The pro-transgender policy raised questions of military readiness. A recently issued Rand Corporation report found that post-operative transsexuals could be non-deployable for up to four months. Non-deployability for significant lengths of time are grounds for dismissal from the military. Moreover, hormone shots require refrigeration, something not available on all deployments.

Estimates of current transgenders in the military vary greatly. The Rand Corporation estimates between 1,300 and 6,000 service members identify as transgender. The pro-transgender Williams Institute at UCLA estimates 15,000. The New England Journal of Medicine says 12,000. But these are only estimates and no one really knows.

Estimates also vary about the number who would require so-called sex-changes.
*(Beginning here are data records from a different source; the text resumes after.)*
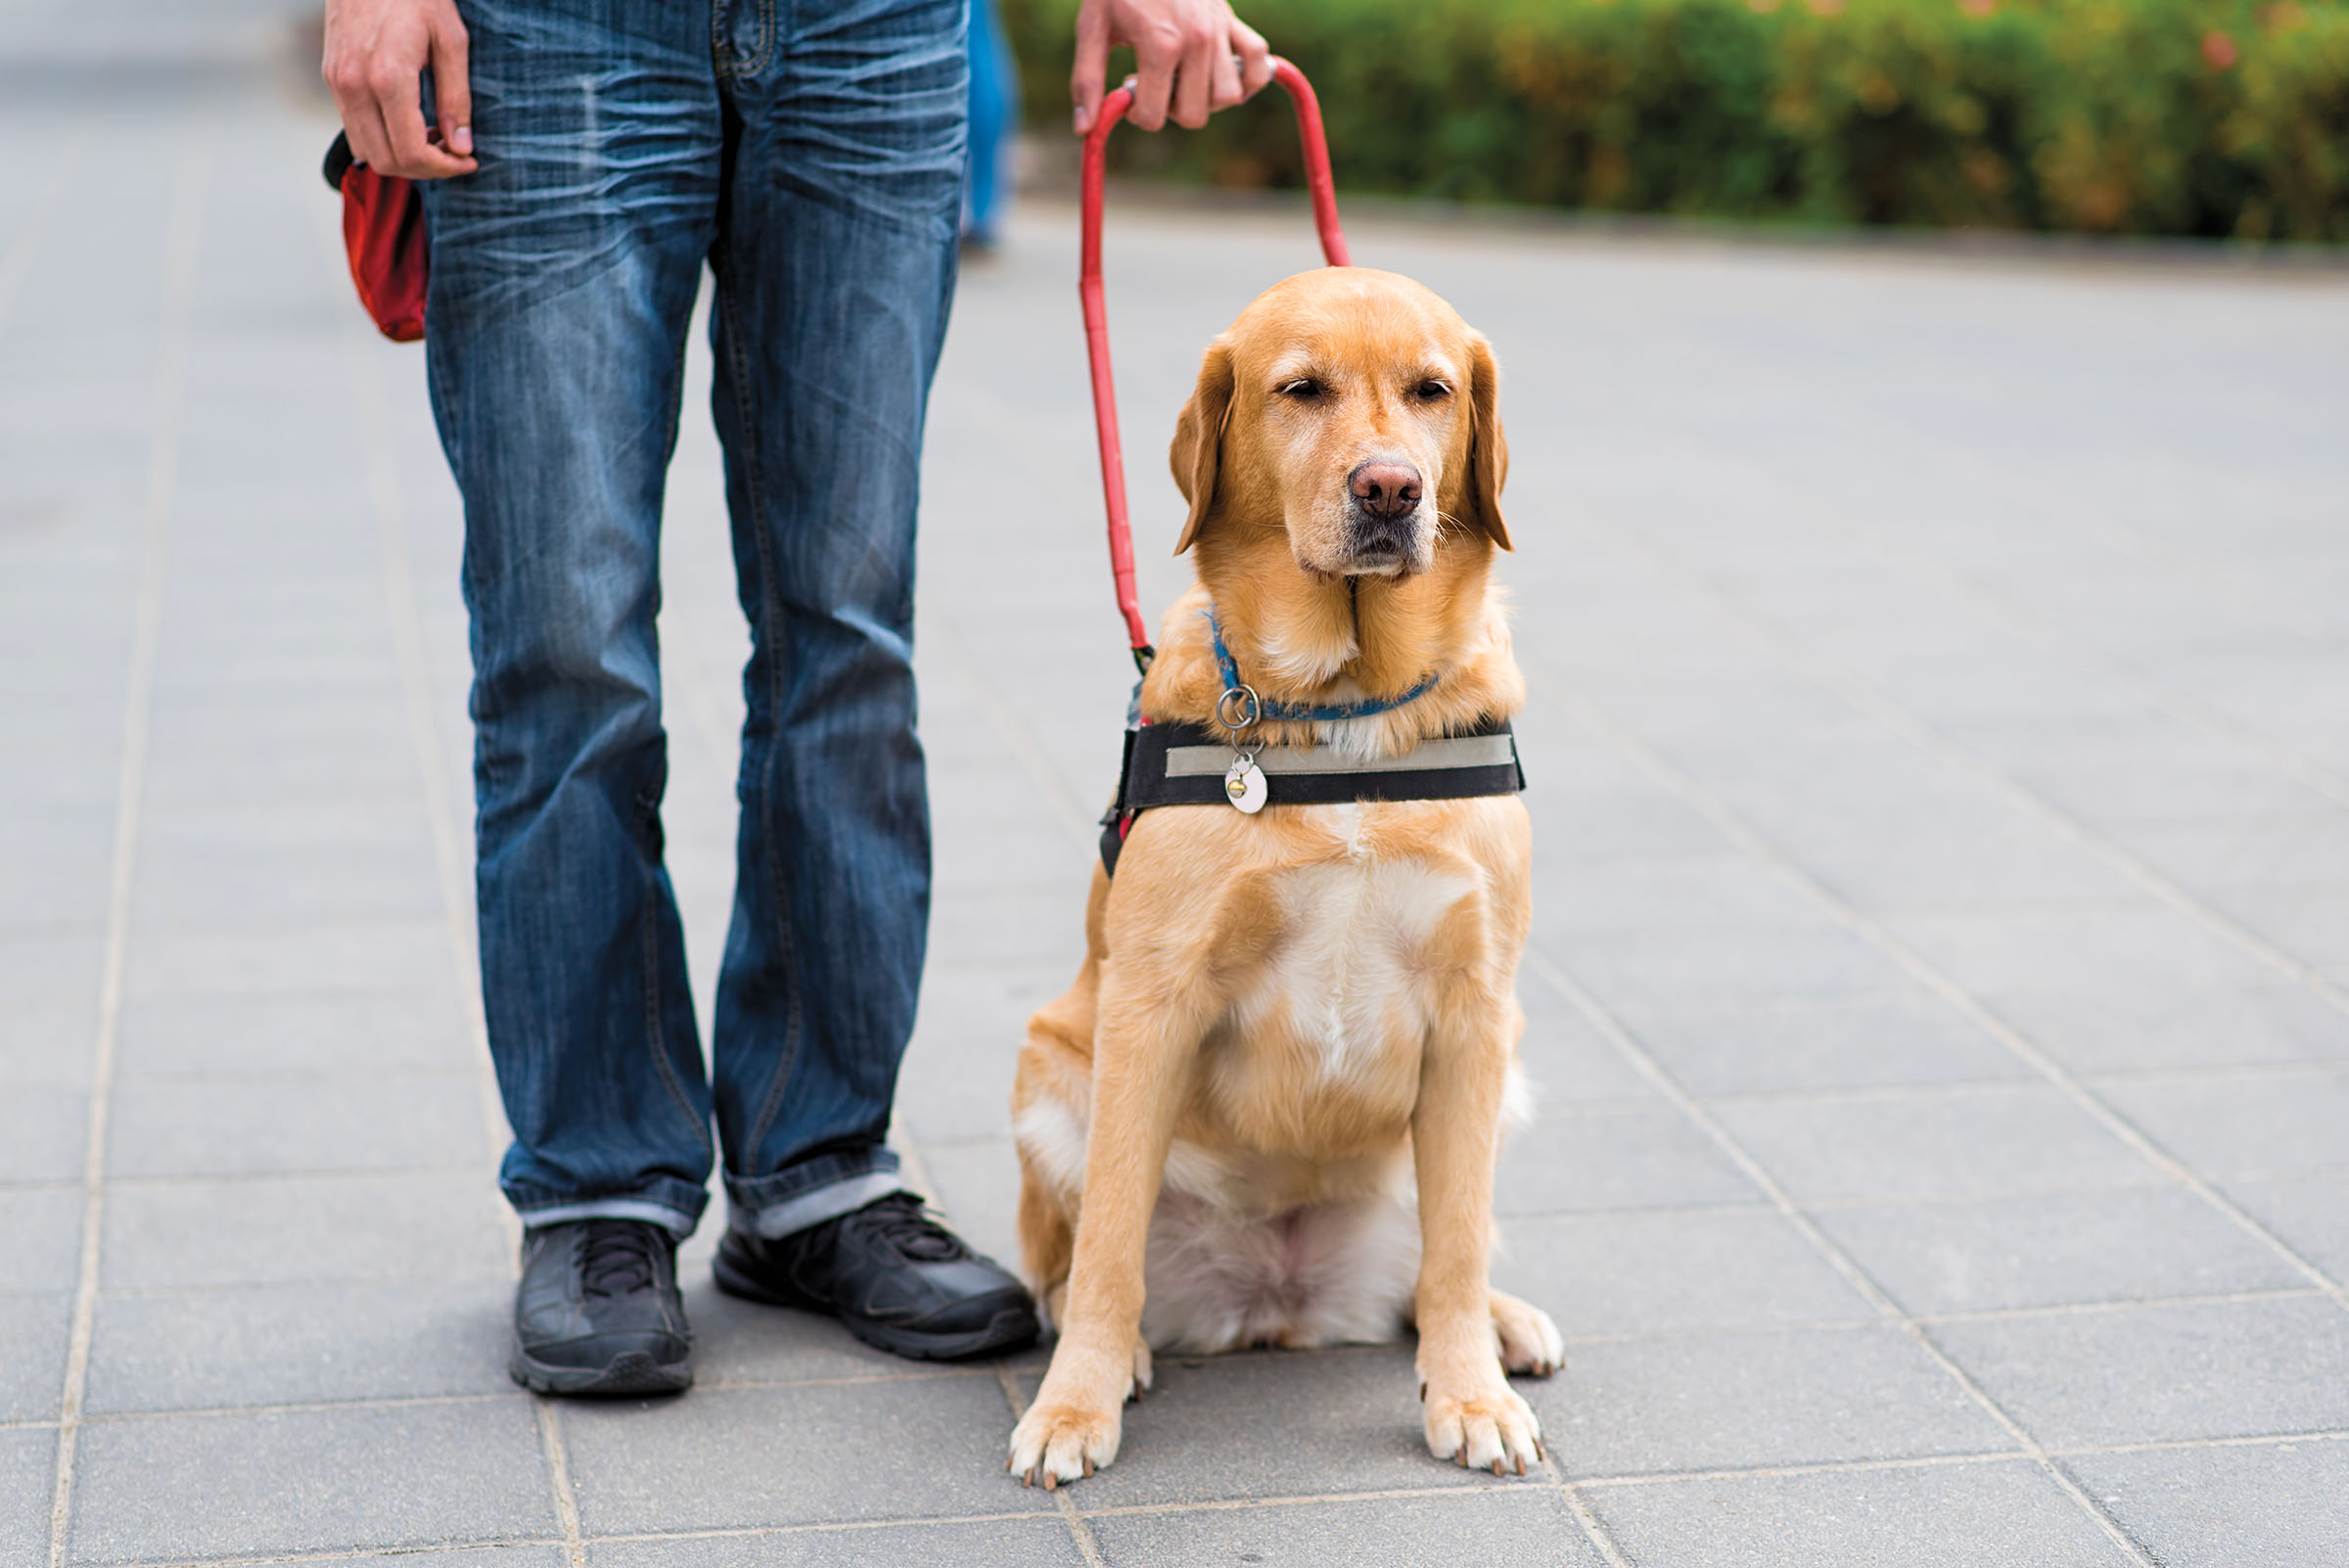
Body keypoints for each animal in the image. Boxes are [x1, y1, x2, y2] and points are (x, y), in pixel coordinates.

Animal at [1005, 266, 1559, 1483]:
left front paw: (1470, 1393)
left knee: (1437, 1259)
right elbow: (1109, 1243)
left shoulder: (1476, 1007)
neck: (1348, 708)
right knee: (1070, 1267)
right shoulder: (1150, 1005)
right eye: (1300, 390)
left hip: (1505, 1078)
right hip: (1052, 1071)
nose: (1391, 488)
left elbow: (1455, 1243)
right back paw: (1117, 1352)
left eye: (1432, 391)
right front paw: (1074, 1406)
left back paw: (1502, 1325)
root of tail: (1277, 1302)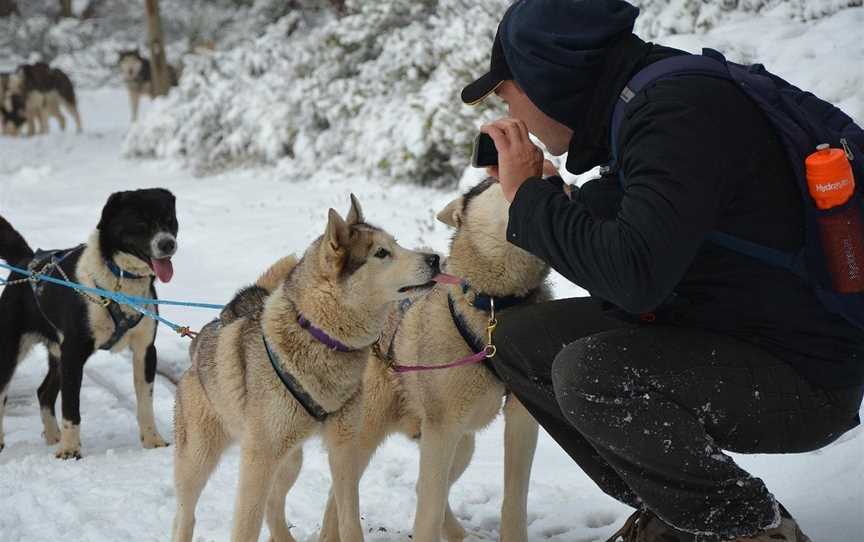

Rand says less than 100 at a cost of no more than $5 million. However, the numbers could go much higher with estimates ranging between $300 and $700 million.

Medical experts point out that the notion of transgenderism is not supported by science. Advocates have claimed that it is in the brain or the genes, but no robust and methodologically sound scientific study has shown this conclusively. Distinguished psychiatrists consider it a psychological condition that requires treatment. Longtime head of psychiatry at Johns Hopkins University, Dr. Paul McHugh, draws an analogy between transgenderism and anorexia. The anorexic looks in the mirror and sees a fat person looking back, McHugh finds, while the gender confused sees themselves as another sex. Neither are based in biology; both are based in a psychological imbalance, he concludes.